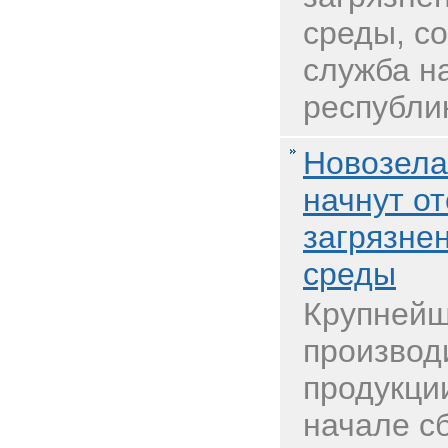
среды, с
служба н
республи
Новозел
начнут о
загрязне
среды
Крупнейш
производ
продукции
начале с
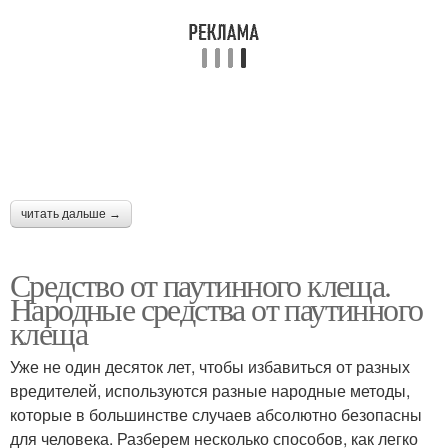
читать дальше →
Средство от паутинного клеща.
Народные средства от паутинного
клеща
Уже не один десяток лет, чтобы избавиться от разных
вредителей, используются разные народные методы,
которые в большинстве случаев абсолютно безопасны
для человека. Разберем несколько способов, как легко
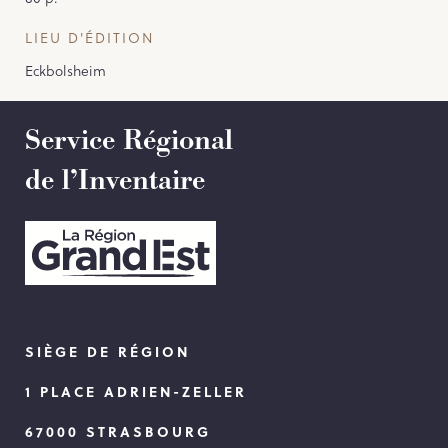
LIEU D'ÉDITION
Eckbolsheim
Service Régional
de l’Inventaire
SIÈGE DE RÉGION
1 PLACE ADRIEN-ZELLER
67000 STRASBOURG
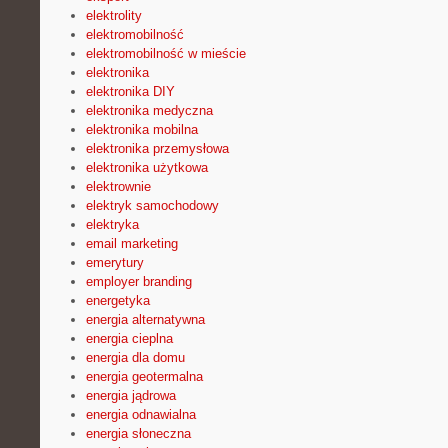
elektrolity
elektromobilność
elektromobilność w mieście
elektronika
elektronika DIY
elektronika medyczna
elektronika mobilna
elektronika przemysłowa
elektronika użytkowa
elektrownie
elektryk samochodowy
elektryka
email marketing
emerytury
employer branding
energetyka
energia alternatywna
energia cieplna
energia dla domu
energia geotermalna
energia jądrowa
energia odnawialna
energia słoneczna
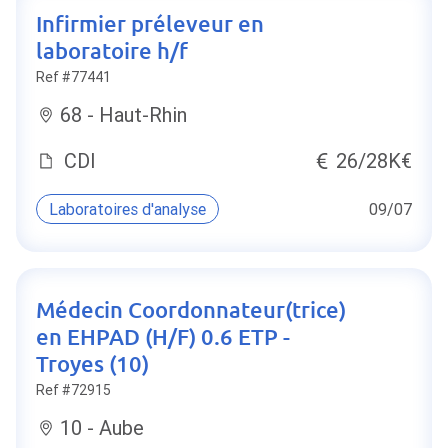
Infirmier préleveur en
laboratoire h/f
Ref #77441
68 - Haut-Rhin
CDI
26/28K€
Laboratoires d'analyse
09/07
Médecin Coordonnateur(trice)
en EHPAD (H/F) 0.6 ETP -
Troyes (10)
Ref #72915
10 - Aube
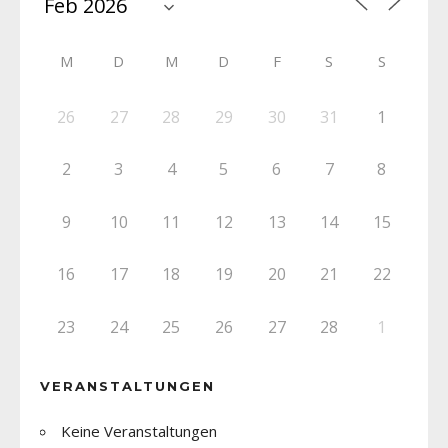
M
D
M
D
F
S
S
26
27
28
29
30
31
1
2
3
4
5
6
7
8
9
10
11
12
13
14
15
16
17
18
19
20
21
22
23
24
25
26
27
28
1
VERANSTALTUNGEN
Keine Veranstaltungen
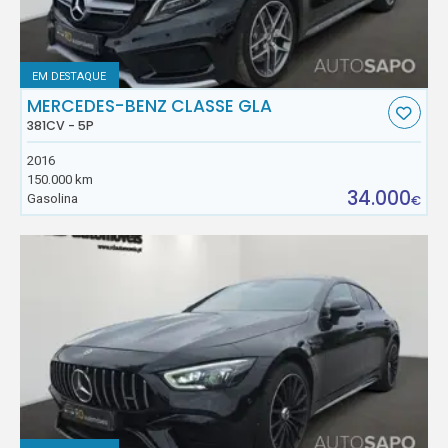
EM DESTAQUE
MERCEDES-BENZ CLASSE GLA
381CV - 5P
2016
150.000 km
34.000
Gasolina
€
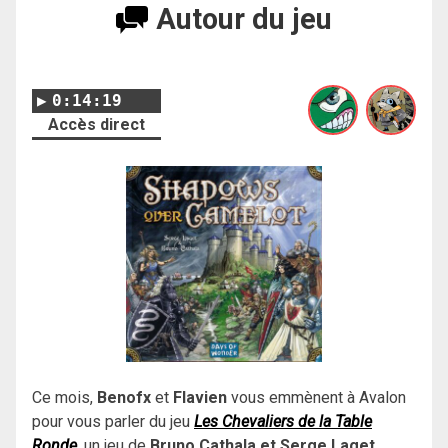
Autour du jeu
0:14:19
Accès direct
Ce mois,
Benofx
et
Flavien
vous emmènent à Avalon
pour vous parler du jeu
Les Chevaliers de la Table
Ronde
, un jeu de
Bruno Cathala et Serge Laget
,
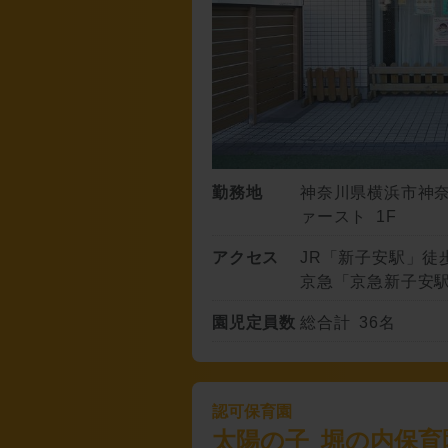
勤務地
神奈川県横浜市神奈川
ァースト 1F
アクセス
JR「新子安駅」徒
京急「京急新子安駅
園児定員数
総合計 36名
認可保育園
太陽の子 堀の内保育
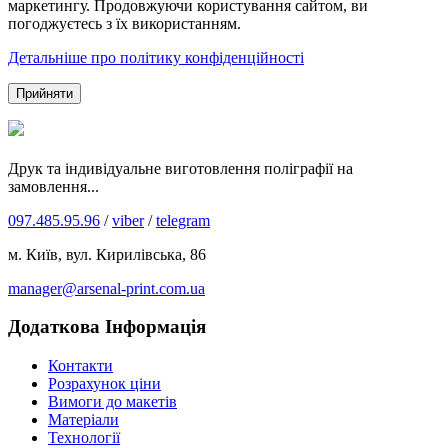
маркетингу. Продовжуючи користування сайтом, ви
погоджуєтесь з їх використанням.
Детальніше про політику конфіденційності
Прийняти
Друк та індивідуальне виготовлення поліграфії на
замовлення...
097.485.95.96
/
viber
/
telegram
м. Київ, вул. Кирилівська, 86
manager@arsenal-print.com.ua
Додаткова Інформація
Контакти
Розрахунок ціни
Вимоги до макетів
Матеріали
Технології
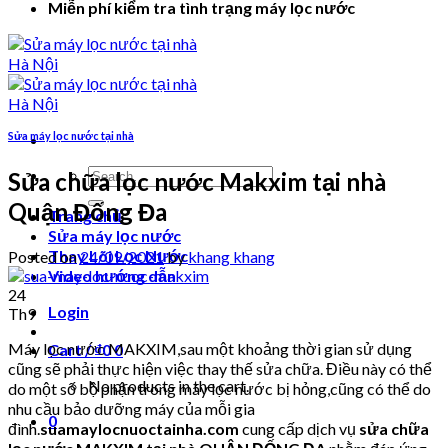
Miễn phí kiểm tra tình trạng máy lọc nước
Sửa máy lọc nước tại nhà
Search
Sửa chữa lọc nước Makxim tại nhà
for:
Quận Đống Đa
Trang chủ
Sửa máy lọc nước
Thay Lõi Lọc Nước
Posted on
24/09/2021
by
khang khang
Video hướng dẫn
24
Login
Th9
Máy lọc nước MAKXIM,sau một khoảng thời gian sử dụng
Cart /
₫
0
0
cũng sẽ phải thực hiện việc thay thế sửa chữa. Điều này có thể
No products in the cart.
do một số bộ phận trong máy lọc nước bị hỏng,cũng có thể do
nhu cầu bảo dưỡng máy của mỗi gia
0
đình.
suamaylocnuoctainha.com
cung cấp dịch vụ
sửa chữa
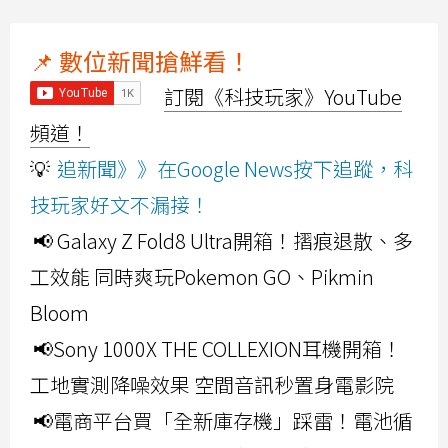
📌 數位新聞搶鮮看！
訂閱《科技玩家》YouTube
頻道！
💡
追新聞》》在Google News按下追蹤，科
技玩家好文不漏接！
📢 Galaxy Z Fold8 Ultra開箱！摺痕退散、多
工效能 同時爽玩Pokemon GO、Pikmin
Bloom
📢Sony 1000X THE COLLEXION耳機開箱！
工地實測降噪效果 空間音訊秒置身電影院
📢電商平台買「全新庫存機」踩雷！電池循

* * * * * * *

* **Work instruction**:
When copying the entries, drop the images and keep every line exact.

* **Response box**:
среды, с
служба н
республи
Новозел
начнут о
загрязне
среды
Крупнейш
производ
продукции
начале с
читать дальше →
Средство от паутинного клеща.
Народные средства от паутинного
клеща
Уже не один десяток лет, чтобы избавиться от разных
вредителей, используются разные народные методы,
которые в большинстве случаев абсолютно безопасны
для человека. Разберем несколько способов, как легко
LIEU D'ÉDITION
Eckbolsheim
Service Régional
de l’Inventaire
SIÈGE DE RÉGION
1 PLACE ADRIEN-ZELLER
67000 STRASBOURG
elektrolity
elektromobilność
elektromobilność w mieście
elektronika
elektronika DIY
elektronika medyczna
elektronika mobilna
elektronika przemysłowa
elektronika użytkowa
elektrownie
elektryk samochodowy
elektryka
email marketing
emerytury
employer branding
energetyka
energia alternatywna
energia cieplna
energia dla domu
energia geotermalna
energia jądrowa
energia odnawialna
energia słoneczna
Infirmier préleveur en
laboratoire h/f
Ref #77441
68 - Haut-Rhin
CDI
26/28K€
Laboratoires d'analyse
09/07
Médecin Coordonnateur(trice)
en EHPAD (H/F) 0.6 ETP -
Troyes (10)
Ref #72915
10 - Aube
M
D
M
D
F
S
S
26
27
28
29
30
31
1
2
3
4
5
6
7
8
9
10
11
12
13
14
15
16
17
18
19
20
21
22
23
24
25
26
27
28
1
VERANSTALTUNGEN
Keine Veranstaltungen
EM DESTAQUE
MERCEDES-BENZ CLASSE GLA
381CV - 5P
2016
150.000 km
34.000
Gasolina
€
Autour du jeu
0:14:19
Accès direct
Ce mois,
Benofx
et
Flavien
vous emmènent à Avalon
pour vous parler du jeu
Les Chevaliers de la Table
Ronde
, un jeu de
Bruno Cathala et Serge Laget
,
勤務地
神奈川県横浜市神奈川
ァースト 1F
アクセス
JR「新子安駅」徒
京急「京急新子安駅
園児定員数
総合計 36名
認可保育園
太陽の子 堀の内保育
маркетингу. Продовжуючи користування сайтом, ви
погоджуєтесь з їх використанням.
Детальніше про політику конфіденційності
Прийняти
Друк та індивідуальне виготовлення поліграфії на
замовлення...
097.485.95.96
/
viber
/
telegram
м. Київ, вул. Кирилівська, 86
manager@arsenal-print.com.ua
Додаткова Інформація
Контакти
Розрахунок ціни
Вимоги до макетів
Матеріали
Технології
Miễn phí kiểm tra tình trạng máy lọc nước
Sửa máy lọc nước tại nhà
Search
Sửa chữa lọc nước Makxim tại nhà
for:
Quận Đống Đa
Trang chủ
Sửa máy lọc nước
Thay Lõi Lọc Nước
Posted on
24/09/2021
by
khang khang
Video hướng dẫn
24
Login
Th9
Máy lọc nước MAKXIM,sau một khoảng thời gian sử dụng
Cart /
₫
0
0
cũng sẽ phải thực hiện việc thay thế sửa chữa. Điều này có thể
No products in the cart.
do một số bộ phận trong máy lọc nước bị hỏng,cũng có thể do
nhu cầu bảo dưỡng máy của mỗi gia
0
đình.
suamaylocnuoctainha.com
cung cấp dịch vụ
sửa chữa
📌 數位新聞搶鮮看！
訂閱《科技玩家》YouTube
頻道！
💡
追新聞》》在Google News按下追蹤，科
技玩家好文不漏接！
📢 Galaxy Z Fold8 Ultra開箱！摺痕退散、多
工效能 同時爽玩Pokemon GO、Pikmin
Bloom
📢Sony 1000X THE COLLEXION耳機開箱！
工地實測降噪效果 空間音訊秒置身電影院
📢電商平台買「全新庫存機」踩雷！電池循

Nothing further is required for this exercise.